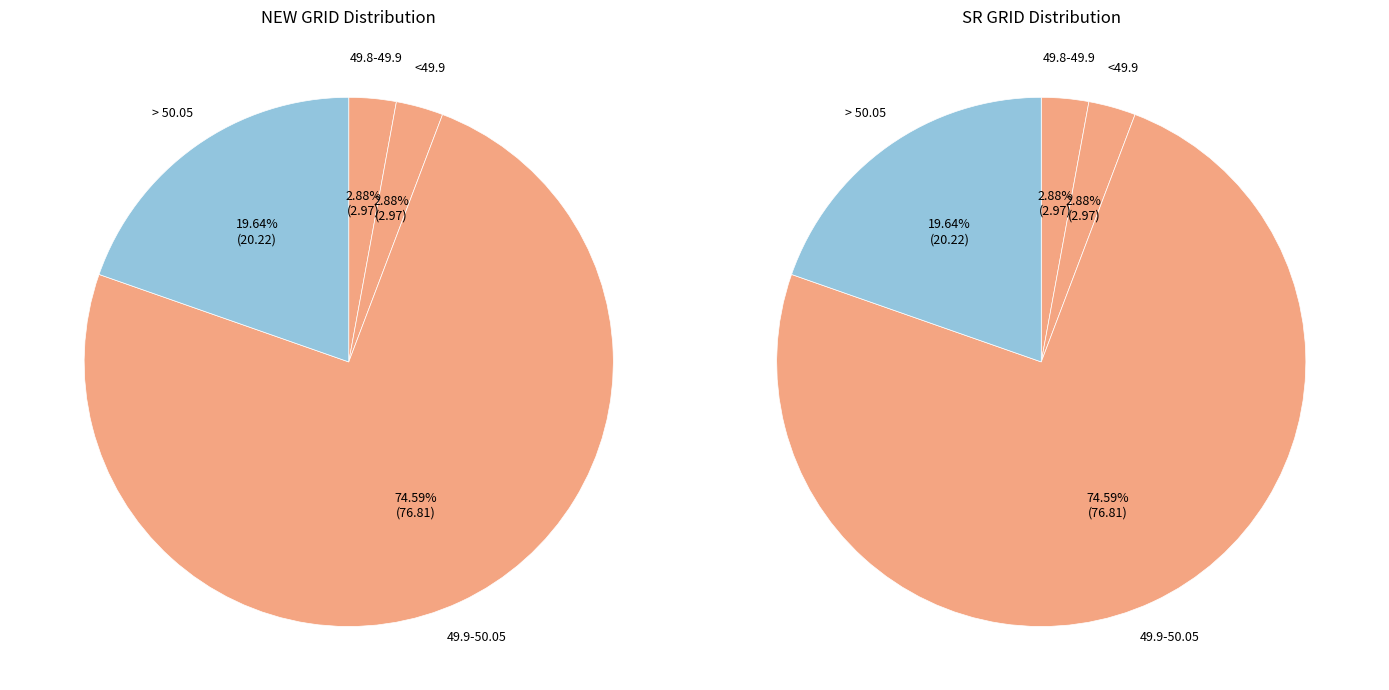

Which series has the widest spread of values?

NEW GRID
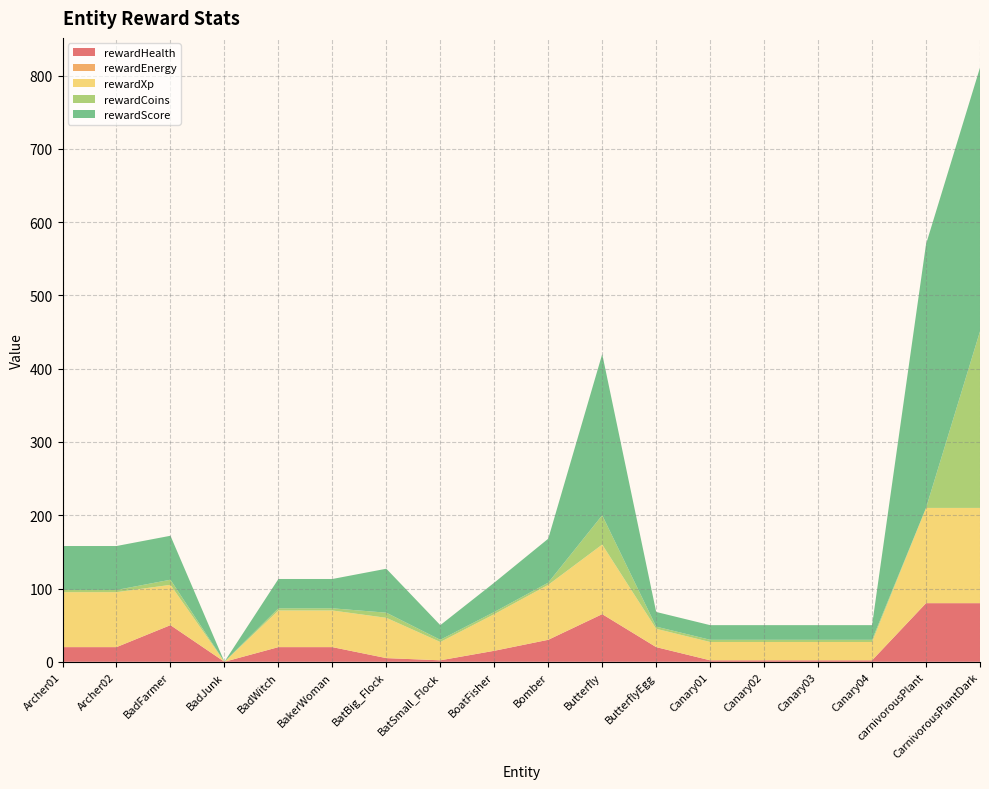

Reading left to right, what are all the values shown in this chart?

rewardHealth: Archer01=20	Archer02=20	BadFarmer=50	BadJunk=-10	BadWitch=20	BakerWoman=20	BatBig_Flock=5	BatSmall_Flock=2	BoatFisher=15	Bomber=30	Butterfly=65	ButterflyEgg=20	Canary01=2	Canary02=2	Canary03=2	Canary04=2	carnivorousPlant=80	CarnivorousPlantDark=80
rewardEnergy: Archer01=0	Archer02=0	BadFarmer=0	BadJunk=0	BadWitch=0	BakerWoman=0	BatBig_Flock=0	BatSmall_Flock=0	BoatFisher=0	Bomber=0	Butterfly=0	ButterflyEgg=0	Canary01=0	Canary02=0	Canary03=0	Canary04=0	carnivorousPlant=0	CarnivorousPlantDark=0
rewardXp: Archer01=75	Archer02=75	BadFarmer=55	BadJunk=0	BadWitch=50	BakerWoman=50	BatBig_Flock=55	BatSmall_Flock=25	BoatFisher=50	Bomber=75	Butterfly=95	ButterflyEgg=25	Canary01=25	Canary02=25	Canary03=25	Canary04=25	carnivorousPlant=130	CarnivorousPlantDark=130
rewardCoins: Archer01=3	Archer02=3	BadFarmer=7	BadJunk=0	BadWitch=3	BakerWoman=3	BatBig_Flock=7	BatSmall_Flock=3	BoatFisher=3	Bomber=3	Butterfly=40	ButterflyEgg=3	Canary01=3	Canary02=3	Canary03=3	Canary04=3	carnivorousPlant=0	CarnivorousPlantDark=241
rewardScore: Archer01=60	Archer02=60	BadFarmer=60	BadJunk=0	BadWitch=40	BakerWoman=40	BatBig_Flock=60	BatSmall_Flock=20	BoatFisher=40	Bomber=60	Butterfly=220	ButterflyEgg=20	Canary01=20	Canary02=20	Canary03=20	Canary04=20	carnivorousPlant=360	CarnivorousPlantDark=360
##############################
- [DIRECTIONS]: Convert the lines above into a Markdown table with the columns "No." and "Line", numbering each row. Omit blank lines and leave the pictures out.

- [EXERCISE ANSWER]:
| No. | Line |
|---|---|
| 1 | Which series has the widest spread of values? |
| 2 | NEW GRID |
| 3 | Reading left to right, what are all the values shown in this chart? |
| 4 | rewardHealth: Archer01=20	Archer02=20	BadFarmer=50	BadJunk=-10	BadWitch=20	BakerWoman=20	BatBig_Flock=5	BatSmall_Flock=2	BoatFisher=15	Bomber=30	Butterfly=65	ButterflyEgg=20	Canary01=2	Canary02=2	Canary03=2	Canary04=2	carnivorousPlant=80	CarnivorousPlantDark=80 |
| 5 | rewardEnergy: Archer01=0	Archer02=0	BadFarmer=0	BadJunk=0	BadWitch=0	BakerWoman=0	BatBig_Flock=0	BatSmall_Flock=0	BoatFisher=0	Bomber=0	Butterfly=0	ButterflyEgg=0	Canary01=0	Canary02=0	Canary03=0	Canary04=0	carnivorousPlant=0	CarnivorousPlantDark=0 |
| 6 | rewardXp: Archer01=75	Archer02=75	BadFarmer=55	BadJunk=0	BadWitch=50	BakerWoman=50	BatBig_Flock=55	BatSmall_Flock=25	BoatFisher=50	Bomber=75	Butterfly=95	ButterflyEgg=25	Canary01=25	Canary02=25	Canary03=25	Canary04=25	carnivorousPlant=130	CarnivorousPlantDark=130 |
| 7 | rewardCoins: Archer01=3	Archer02=3	BadFarmer=7	BadJunk=0	BadWitch=3	BakerWoman=3	BatBig_Flock=7	BatSmall_Flock=3	BoatFisher=3	Bomber=3	Butterfly=40	ButterflyEgg=3	Canary01=3	Canary02=3	Canary03=3	Canary04=3	carnivorousPlant=0	CarnivorousPlantDark=241 |
| 8 | rewardScore: Archer01=60	Archer02=60	BadFarmer=60	BadJunk=0	BadWitch=40	BakerWoman=40	BatBig_Flock=60	BatSmall_Flock=20	BoatFisher=40	Bomber=60	Butterfly=220	ButterflyEgg=20	Canary01=20	Canary02=20	Canary03=20	Canary04=20	carnivorousPlant=360	CarnivorousPlantDark=360 |